Imagine that on your death, you are given three days in which to select a single memory from your life to carry with you for eternity, after which you will have to leave everything else behind. What moment would you choose? Now think again: is that really the memory you want to spend eternity with? Sounds like a game at a teenage slumber party. But it is the very real dilemma faced by the newly dead in Kore-eda Hirokazu's 1998 film as they review their lives for the happiest, most meaningful, or least painful moment. Meanwhile, the overworked staff who try to recreate these memories on film have their own troubles. This intriguing premise is executed with grace and restraint; it is the very ordinariness of the people and the simplicity with which their stories are revealed that makes the film so thought-provoking.

~ vera

He Had Rhythm
So Long, Jack Lemmon

At his best, Jack Lemmon portrayed an average guy, wrapped up in neuroses and dreams, suddenly awakened to the realities of the world and forced to make choices. In an era of Hollywood glamour films, he created fearful, lonely, scheming, and silly characters. He strains his spaghetti with a tennis racket and sells his soul for the key to the executive washroom in Billy Wilder's masterpiece, The Apartment. Tony Curtis looked much better in a dress and got Marilyn Monroe, while Lemmon snagged geriatric tango dancer Joe E. Brown in Wilder's Some Like It Hot. As Ensign Pulver, opposite Henry Fonda in Mister Roberts, he wasn't Tom Joad, but rather Joe Schmuck, full of prankster plans but too afraid of Captain James Cagney to carry them out.

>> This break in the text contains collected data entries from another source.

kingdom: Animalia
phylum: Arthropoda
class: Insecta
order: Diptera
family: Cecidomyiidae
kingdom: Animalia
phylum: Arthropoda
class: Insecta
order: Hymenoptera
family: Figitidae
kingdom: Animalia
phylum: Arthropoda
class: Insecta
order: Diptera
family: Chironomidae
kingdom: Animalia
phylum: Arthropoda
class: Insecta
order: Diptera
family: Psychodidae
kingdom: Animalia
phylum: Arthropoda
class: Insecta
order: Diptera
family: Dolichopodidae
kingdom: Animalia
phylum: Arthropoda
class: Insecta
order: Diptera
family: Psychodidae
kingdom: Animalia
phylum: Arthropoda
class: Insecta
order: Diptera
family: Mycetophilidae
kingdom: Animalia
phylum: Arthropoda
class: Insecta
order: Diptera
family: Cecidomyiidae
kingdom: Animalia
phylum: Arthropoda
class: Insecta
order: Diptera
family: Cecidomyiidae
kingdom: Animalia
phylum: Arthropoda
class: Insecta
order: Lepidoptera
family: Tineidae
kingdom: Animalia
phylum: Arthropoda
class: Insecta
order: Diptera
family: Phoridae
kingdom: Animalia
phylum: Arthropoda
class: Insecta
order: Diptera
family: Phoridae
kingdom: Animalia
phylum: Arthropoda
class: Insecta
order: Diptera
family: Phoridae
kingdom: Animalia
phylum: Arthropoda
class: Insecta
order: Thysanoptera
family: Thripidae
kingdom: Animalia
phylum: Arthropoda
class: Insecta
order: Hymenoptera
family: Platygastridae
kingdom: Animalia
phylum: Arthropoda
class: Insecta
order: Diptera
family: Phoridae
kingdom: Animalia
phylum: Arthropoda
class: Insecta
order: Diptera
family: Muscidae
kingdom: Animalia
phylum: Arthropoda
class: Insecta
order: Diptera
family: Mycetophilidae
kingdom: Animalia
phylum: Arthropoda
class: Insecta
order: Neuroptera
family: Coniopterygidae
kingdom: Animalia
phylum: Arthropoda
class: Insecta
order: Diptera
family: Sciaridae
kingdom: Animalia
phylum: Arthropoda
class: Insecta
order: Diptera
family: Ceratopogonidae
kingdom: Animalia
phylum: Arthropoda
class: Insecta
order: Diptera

Lemmon's characters were often darker than we may remember. In the film version of The Odd Couple, his Felix Unger contemplates suicide and treats his roommate like his wife, rather than face the changes associated with his imminent divorce. His portrayal in Days of Wine and Roses of a good-time guy who pulls his wife (Lee Remick) into alcoholism with him is painfully real. Many years later, in Costa Gavras's Missing, Lemmon's American businessman wants desperately to hold on to his patriotic vision despite mounting evidence of governmental deception. Before he became known for being a grumpy old man, in flicks like these Lemmon created unforgettable portraits of adults coming of age.